This project investigates novel semiconductor saturable absorber structures based on III-V and Si/Ge- semiconductors for controlling the dynamics of mode-locked solid-state lasers. The novelty lies in an additional broadband absorber layer that is integrated into the saturable absorber and which allows for an independent external loss modulation by optical carrier-injection or quantum well saturation. The devices, which shall be designed, fabricated and tested in advanced laser systems, and are an extension of the semiconductor saturable Bragg mirror. This extension is necessary to suppress undesired laser instabilities like mode-locked Q-switching. Thus it should significantly increase the system lifetime and might bring mode-locked solid-state lasers in a specification range where they can be considered as a source for future optical communication systems. In addition it gives the possibility to achieve exceptionally high amplitude stability and to fully exploit the nonlinear optical response of the saturable absorber. The Si/Ge-technology offers the possibility for very broadband or short pulse mode-locked laser operation due to the high index contrast Si/SiO2-Bragg mirrors available in this technology.

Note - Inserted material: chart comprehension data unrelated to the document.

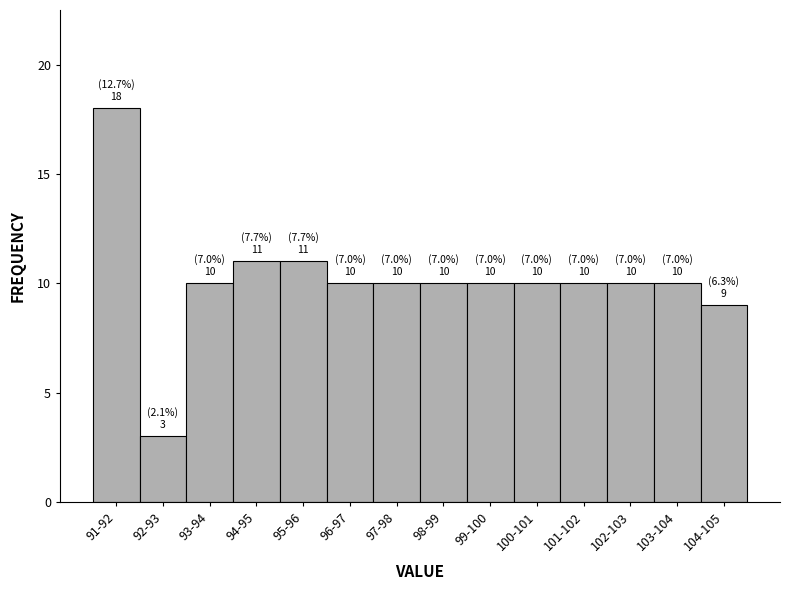

Reading left to right, extract all data points from this chart.

18	3	10	11	11	10	10	10	10	10	10	10	10	9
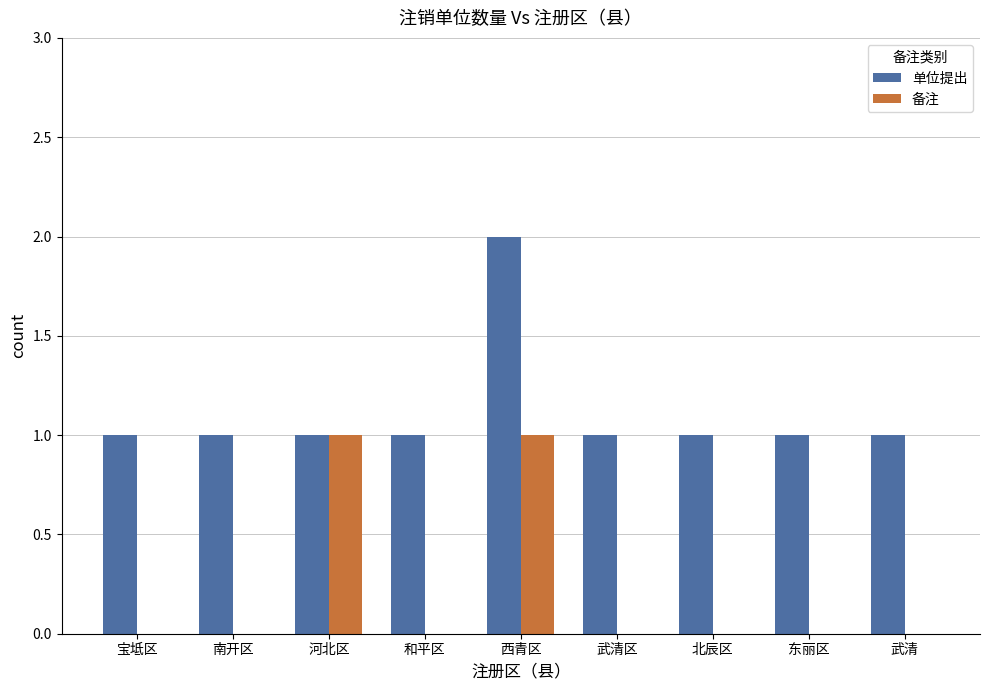

How many groups of bars are there?

9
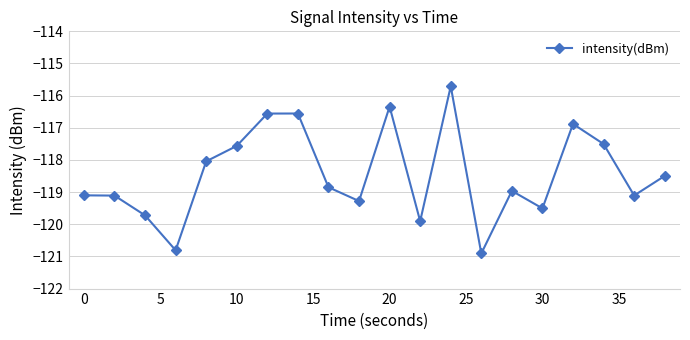

How many lines are shown in the chart?

1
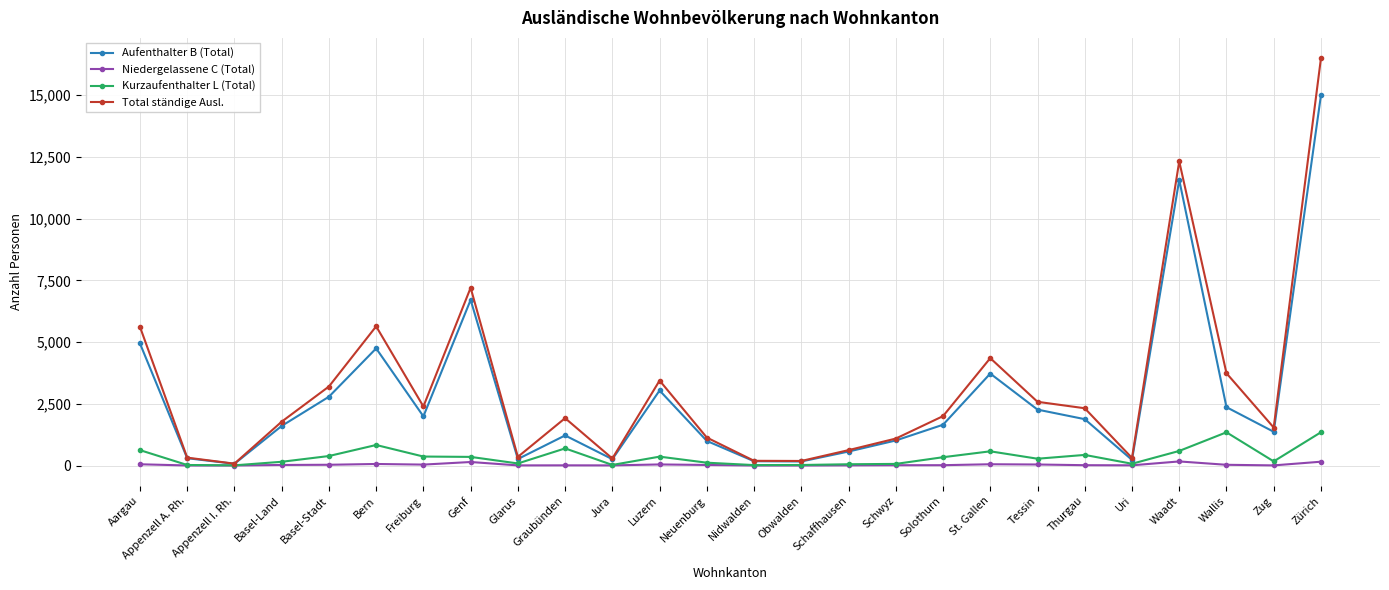

Read the Total ständige Ausl. value at Solothurn, to the nearest 10.

2000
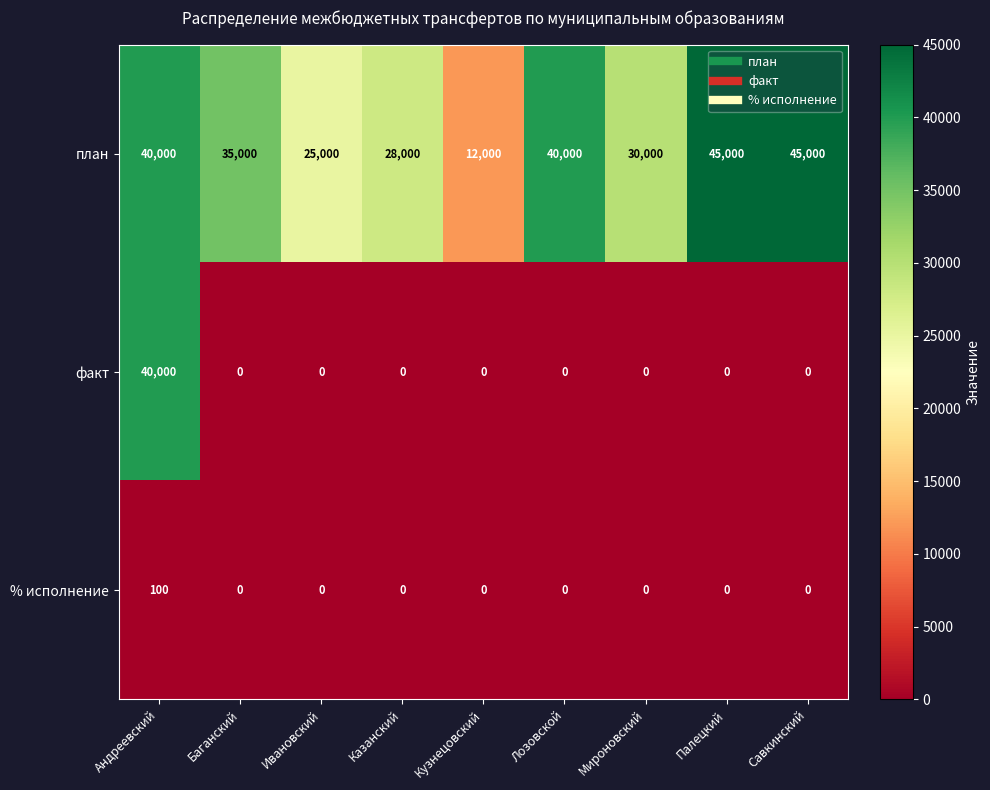

Reading right to left, extract all data points from this chart.

план: 45000	45000	30000	40000	12000	28000	25000	35000	40000
факт: 0	0	0	0	0	0	0	0	40000
% исполнение: 0	0	0	0	0	0	0	0	100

With these absorbers a laser system can be operated in the continuous wave mode-locked regime independent of its other laser parameters such as pump power, repetition rate, output power, mode volume, upper-state lifetime, etc. For some applications intentional mode-locked Q-switched operation is desirable. This mode of operation can be enhanced to extract high-peak power ultrashort pulses. In this project, the device will be applied to mode locking of high-repetition rate lasers.
The project is a close cooperation between researchers in material science for semiconductor growth and device fabrication and investigators characterizing and testing the devices in advanced laser systems.